- A derrota de Jorge Messias na votação do Senado foi vista por Gilmar Mendes como sintoma de desentendimentos entre o governo Lula e o Congresso, e não do STF.
- Mendes disse não acreditar que ministros do Supremo interferiram no resultado, classificando essa hipótese como sem sentido.
- Sinais anteriores à sessão, como a resistência do presidente do Senado, apontam para disfunção nas prerrogativas congressuais diante de uma indicação presidencial.
- O ministro chamou a derrota de Messias de “chafariz” que revela problemas na relação entre os poderes, destacando a necessidade de revisão de responsabilidades.
- Ele manteve apoio a Messias e alertou para possíveis impasses no STF com a saída de um ministro, confiando na capacidade de Lula de indicar um novo nome.
O decano do STF, ministro Gilmar Mendes, afirmou em entrevista ao SBT News que a derrota de Jorge Messias na votação do Senado mostrou um problema maior na relação entre o governo Lula e o Congresso, não com a própria Corte. A sinalização é de que a tensão institucional vai além de uma indicação isolada.
Segundo Mendes, a resistência da Câmara alta em aprovar Messias revela fragilidades na prática de prerrogativas parlamentares, que podem afastar o equilíbrio entre os poderes. Ele sustenta que a derrota não deve ser atribuída a ações de ministros do STF, que não teriam interesse direto nesse resultado.
O ministro classificou o episódio como um alerta grave, descrevendo o cenário como um “chafariz” que expõe falhas estruturais na relação entre governo e Congresso. Ele ressaltou a necessidade de que cada parte assuma responsabilidades dentro de um sistema de pesos e contrapesos.

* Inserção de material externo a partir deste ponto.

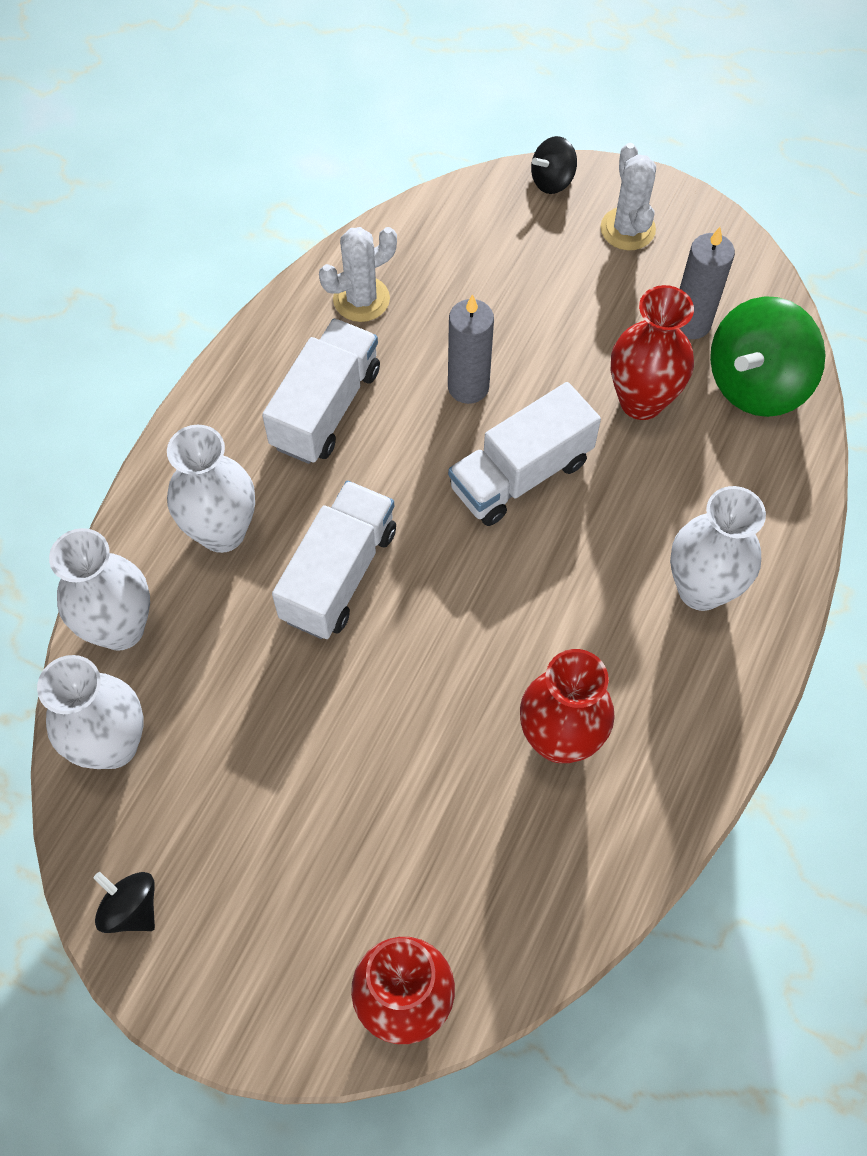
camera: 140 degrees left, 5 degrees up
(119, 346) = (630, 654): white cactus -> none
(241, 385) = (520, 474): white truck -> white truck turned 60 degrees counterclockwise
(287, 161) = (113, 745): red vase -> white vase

Ainda conforme o relato, Mendes reiterou a qualificação de Messias e lamentou o resultado, afirmando que o ex-guarda de fazenda pública é uma pessoa qualificada e atuante na defesa de causas democráticas. A decisão, porém, dependeu do Senado, e não de uma decisão executiva.
Sobre o futuro da Corte, o decano ponderou que a eventual ausência de Messias pode gerar impasses em votações com empate, mas ressaltou a capacidade do STF de enfrentar crises. Ele também confiou na lista de indicações do presidente Lula para nomear um novo ministro.